UmpScorecards

An online platform dedicated to measuring the accuracy, consistency, and favor of MLB umpires.

The @UmpScorecards platform is by far my largest and most time consuming personal project. Started during August of 2020, the platform consists of an automated Twitter, with over 300k followers and 350m impressions (as of the end of the 2022 season), and a dedicated data archive with over 20k users per week.

Here are some technologies and techniques I've learned while working on different parts this project:

Data Analysis

Monte Carlo simulations: @UmpScorecards accuracy statistics are generated using a Monte Carlo simulation to simulate and account for potential measurement error in the tracking system.

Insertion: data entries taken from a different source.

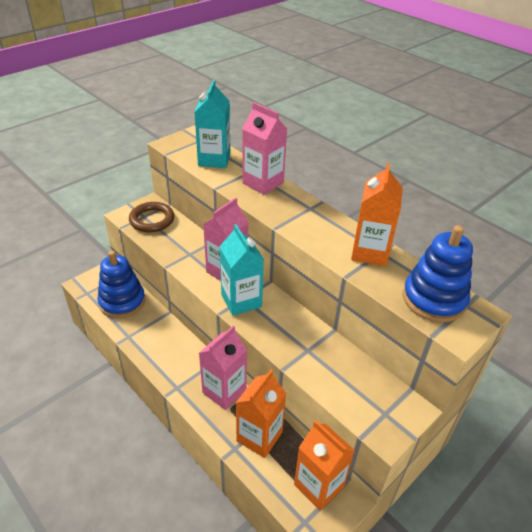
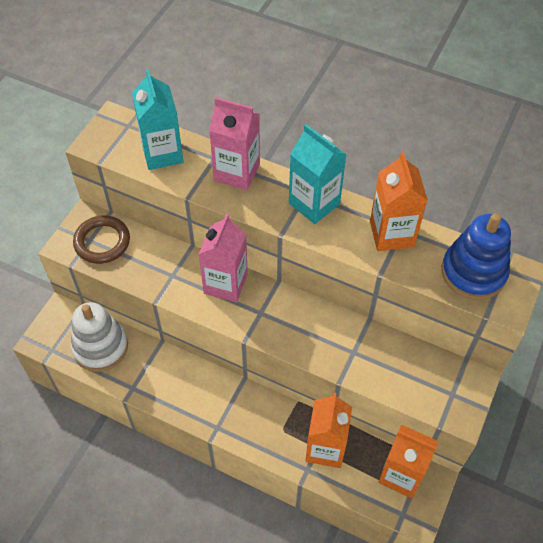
camera: 20 degrees left, 15 degrees up
(122, 302) = (100, 347): blue stacking toy -> white stacking toy
(224, 391) = (268, 413): pink carton -> none
(241, 301) = (260, 317): turquoise carton -> turquoise carton (314, 203)

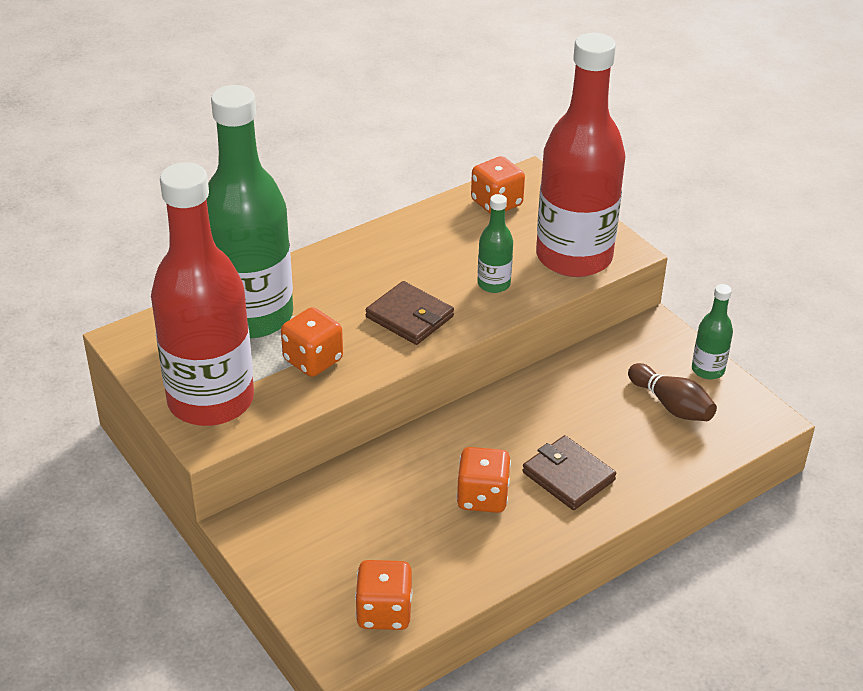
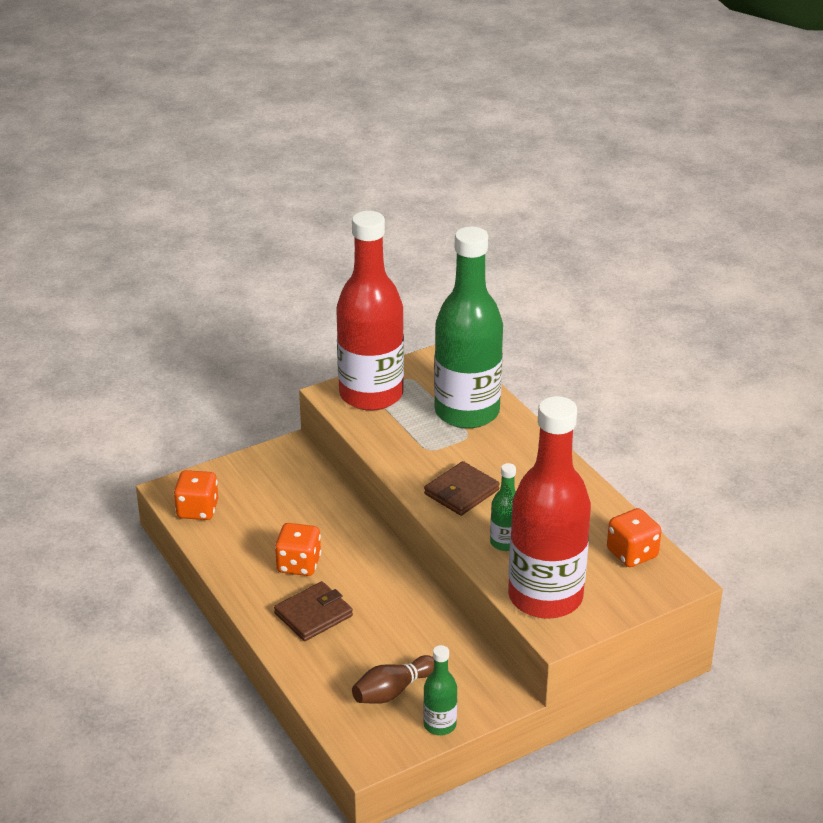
camera: 95 degrees right, 5 degrees down
(313, 360) = (411, 441): orange dice -> none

Density estimation: @UmpScorecards consistency statistics use Kernel Density Estimation and a modified version of Bayes' rule to estimate an umpire's inidividual strike zone.

The Twitter

Data visualization: Individual components of @UmpScorecards graphics are generated in Matplotlib and joined together to make the final image.

Automated workflows: The entire daily run process for @UmpScorecards is automated using the Google Compute Engine and Cloud Scheduler.

The Data Archive

Cloud infrastructure: The @UmpScorecards data archive is hosted on the Google Cloud Platform's (GCP) Google App Engine (GAE). The app takes advantage of several of the GCP APIs, including Cloud Storage, Compute Enginer, and Cloud Scheduler.

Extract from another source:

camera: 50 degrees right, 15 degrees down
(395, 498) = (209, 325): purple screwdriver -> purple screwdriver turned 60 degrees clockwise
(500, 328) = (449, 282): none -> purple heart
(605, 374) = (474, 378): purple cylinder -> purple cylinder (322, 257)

Backend development: The @UmpScorecards data archive takes advantage of a proprietary API to return data to users. The API is also hosted on GCP, and is written in Python and Django. The API allows users to make complex requests with numerous filters.

Frontend development: The @UmpScorecards data archive relies on numerous open-source projects, such as d3.js, DataTables.js, and datetime.js, to serve users content. The frontend of the site was built in Django with help from Bootstrap.

General web development: In building out the data archive, I've been introduced to a wide array of other parts of the web development process, including tracking site analytics (done through Google Analytics) and generating ad revenue (done through Google AdSense).